Ismael no salió del váter del Café Consorcio con la decisión de afrontar lo que sin remedio se le avecinaba, no salió fortalecido en el contraste de la voluntad siempre maltrecha, lo que hizo fue asomarse con el gesto atribulado del incumplimiento y la desgana, sin que Calixto, que atendía en la barra a una cuantiosa clientela, tuviese ya nada que decirle, apenas responder a la complicidad de la mirada con un encogimiento de hombros no menos desganado.
Sería difícil que Ismael admitiera esa opción de quien se esconde huyendo, lo que no era otra cosa que un ardid ajustado a la costumbre como una lapa mental y moral. La huida no era una forma de no afrontar lo que se le planteaba, más en lo personal que en lo laboral, donde los hábitos profesionales procuraban razonables y rápidos resultados, sino del aplazamiento que con un poco de suerte obtuviera el olvido o, al menos, el desgaste que aliviara lo que habría de resolver.
Todo era complicado, también lo más intrascendente y lo más trivial. Las complicaciones se correspondían muy bien con la natural incompetencia y la remota habilidad.
—Deja, deja... —era el recurso con que Novelda asumía lo que Ismael echaba a perder sin siquiera haberse dispuesto—. La mejor solución es verte lo más lejos posible.

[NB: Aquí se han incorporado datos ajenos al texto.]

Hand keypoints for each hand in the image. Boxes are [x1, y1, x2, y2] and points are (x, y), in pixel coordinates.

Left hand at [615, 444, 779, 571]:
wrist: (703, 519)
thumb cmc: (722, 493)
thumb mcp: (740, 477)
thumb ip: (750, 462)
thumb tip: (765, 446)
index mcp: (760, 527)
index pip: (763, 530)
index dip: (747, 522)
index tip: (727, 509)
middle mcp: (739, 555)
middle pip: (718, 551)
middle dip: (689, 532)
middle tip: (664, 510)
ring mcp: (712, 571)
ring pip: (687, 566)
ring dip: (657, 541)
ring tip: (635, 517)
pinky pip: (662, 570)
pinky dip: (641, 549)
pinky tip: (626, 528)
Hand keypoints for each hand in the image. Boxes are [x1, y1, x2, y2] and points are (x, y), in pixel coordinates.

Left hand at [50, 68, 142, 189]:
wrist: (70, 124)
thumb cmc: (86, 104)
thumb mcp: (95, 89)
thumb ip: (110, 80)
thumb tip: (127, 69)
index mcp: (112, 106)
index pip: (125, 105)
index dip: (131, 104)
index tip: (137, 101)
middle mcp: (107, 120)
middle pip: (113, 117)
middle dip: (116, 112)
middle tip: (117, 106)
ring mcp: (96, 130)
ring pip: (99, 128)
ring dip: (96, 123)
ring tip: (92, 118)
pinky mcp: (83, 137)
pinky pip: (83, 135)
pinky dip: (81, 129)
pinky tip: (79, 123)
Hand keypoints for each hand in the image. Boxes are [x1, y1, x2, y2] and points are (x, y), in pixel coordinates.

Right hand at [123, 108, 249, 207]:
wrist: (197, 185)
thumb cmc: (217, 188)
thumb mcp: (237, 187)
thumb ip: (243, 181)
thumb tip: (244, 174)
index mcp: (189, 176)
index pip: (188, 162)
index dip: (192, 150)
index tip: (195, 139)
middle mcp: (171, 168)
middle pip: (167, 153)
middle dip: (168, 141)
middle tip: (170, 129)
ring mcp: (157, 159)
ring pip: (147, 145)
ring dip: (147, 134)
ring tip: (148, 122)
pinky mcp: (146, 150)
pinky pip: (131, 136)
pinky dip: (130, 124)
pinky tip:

Y había una convicción, que Ismael podía acreditar en el repaso circunstancial de su existencia, y que en el fondo, cuando la vergüenza asomaba a sus manos con el temblor de la nada que sostenían, tal vez cuando el jarrón que debía cambiar de sitio se le había ido de ellas o la bolsa que transportaba había desaparecido, esgrimía como aval de su insuficiencia o razón del precario aprendizaje.
—Soy un liado... —decía frecuentemente, en el límite de las llamadas al orden, cuando las cosas se habían puesto feas y estaba tan acorralado por la evidencia que no existía defensa posible—. Siempre lo fui. Un liado, un pobre hombre engañado en infinitos compromisos, alguien a quien cualquiera encomienda lo que se le ocurre, y el paño de lágrimas del último mono.
Nada que ver. Aquel razonamiento siempre les parecía a los demás una salida de pata de banco y, sin embargo, en la condición de liado había una devaluación de la voluntad en aras de lo que podía llegar a ser un asedio entre la generosidad y la falta de recursos para la negativa, que contribuyera de algún modo impredecible a lo que Ismael había llegado a considerarse: liado, devaluado, incapacitado, propenso a las atenciones y el abuso.
—No vengas con cuentos. Te tiras al río con el primero que llega porque lo que te gusta es nadar.
—Parece mentira que queriéndome como me quieres no sólo no me comprendas, sino que no hagas nada por entenderme.
—Que te compre quien te entienda... —podía ser el remate desafortunado con que Novelda mostraba un cierto grado de indignación, y a partir de esa frase ya no quedaba más que decir.
—Me tiro, como hay Dios que me tiro... —murmuraba Ismael para sus adentros—. Cualquier día, cuando ya a nadie se le ocurra empujarme, me tiro de cabeza.